Keystone XL ... is driven by this lack of value-added and this increasing dependency on imported condensate [from the Middle East and U.S. oil shale basins]. We're hollowing out our resource sector.
The other issue is the current pace of development. When you rapidly extract bitumen from the oil sands, mix it with a diluent and force it down a pipeline, you can do that at a much more rapid pace than if you have to upgrade it and make it available in a higher quality. So the current pace of development is accelerating greenhouse gas emissions.
Allan: It is a handful of multinational corporations and a number of national oil companies owned by foreign governments.

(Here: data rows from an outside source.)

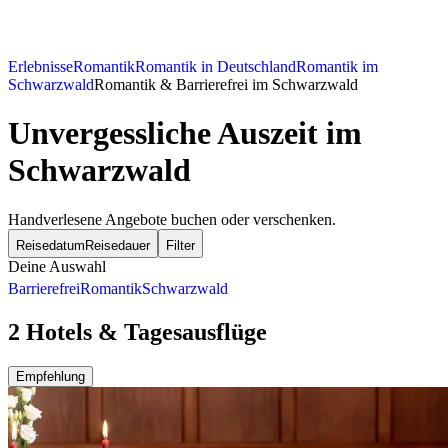
Erlebnisse
Romantik
Romantik in Deutschland
Romantik im
Schwarzwald
Romantik & Barrierefrei im Schwarzwald
Unvergessliche Auszeit im
Schwarzwald
Handverlesene Angebote buchen oder verschenken.
Reisedatum
Reisedauer
Filter
Deine Auswahl
Barrierefrei
Romantik
Schwarzwald
2 Hotels & Tagesausflüge
Empfehlung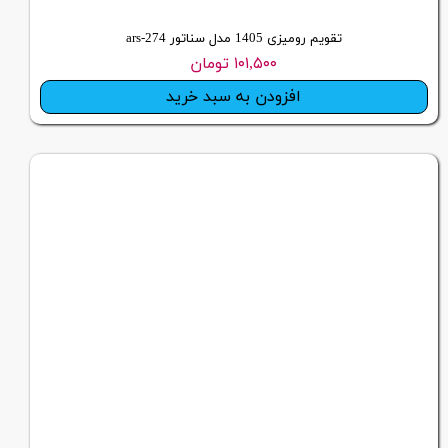
تقویم رومیزی 1405 مدل سناتور ars-274
۱۰۱,۵۰۰ تومان
افزودن به سبد خرید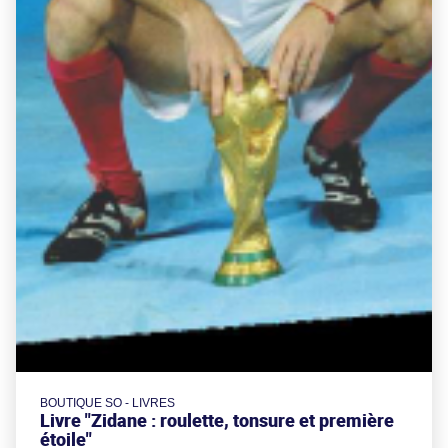
BOUTIQUE SO - LIVRES
Livre "Zidane : roulette, tonsure et première
étoile"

In particular, we have three very large national oil companies owned by the Chinese government that have purchased the right to produce our oil sands. They want to become investor owners in the Northern Gateway pipeline. They have a fleet of tankers, and they are the refiners in Asia. They want that bitumen. We have a number of multinational corporations that want to get our raw bitumen to the [Texas] Gulf Coast. And they all want to do this because they think that they can get higher prices for that crude if they can get it to world markets.
Allan: The multinational oil companies are companies like Suncor Energy, Imperial Oil—that's owned by ExxonMobil—Husky Energy, and Cenovus. Those are the four biggest.
What happens is, these companies produce oil and they also have integrated operations—they have refineries. And their interests are, how do we maximize our bottom line on behalf of shareholders, which in fact they have to do.
So their decisions aren't driven around public interest; they're driven by their bottom lines. ... And they operate all over North America [and] some of them operate internationally ... so their motivation is different than the motivation of most Canadians.
Allan: The strategy that makes sense from so many areas—economic, environmental, long-term—is to upgrade bitumen where it comes out of the ground and turn it into a higher-quality oil that can be utilized by a number of refineries all across North America.
So, you keep in place the amount of activity that's going on right now. There are long-term relationships [to move oil sands crude] to refineries ... in the U.S. Midwest. There are plans already in place to get oil to the Gulf, and you keep all that going. And then you face the new output for the new bitumen—upgrade it, turn it into high-quality product, have it done under significantly desirable environmental standards, which all of North America is happy with—and then get that upgraded oil to Eastern Canada.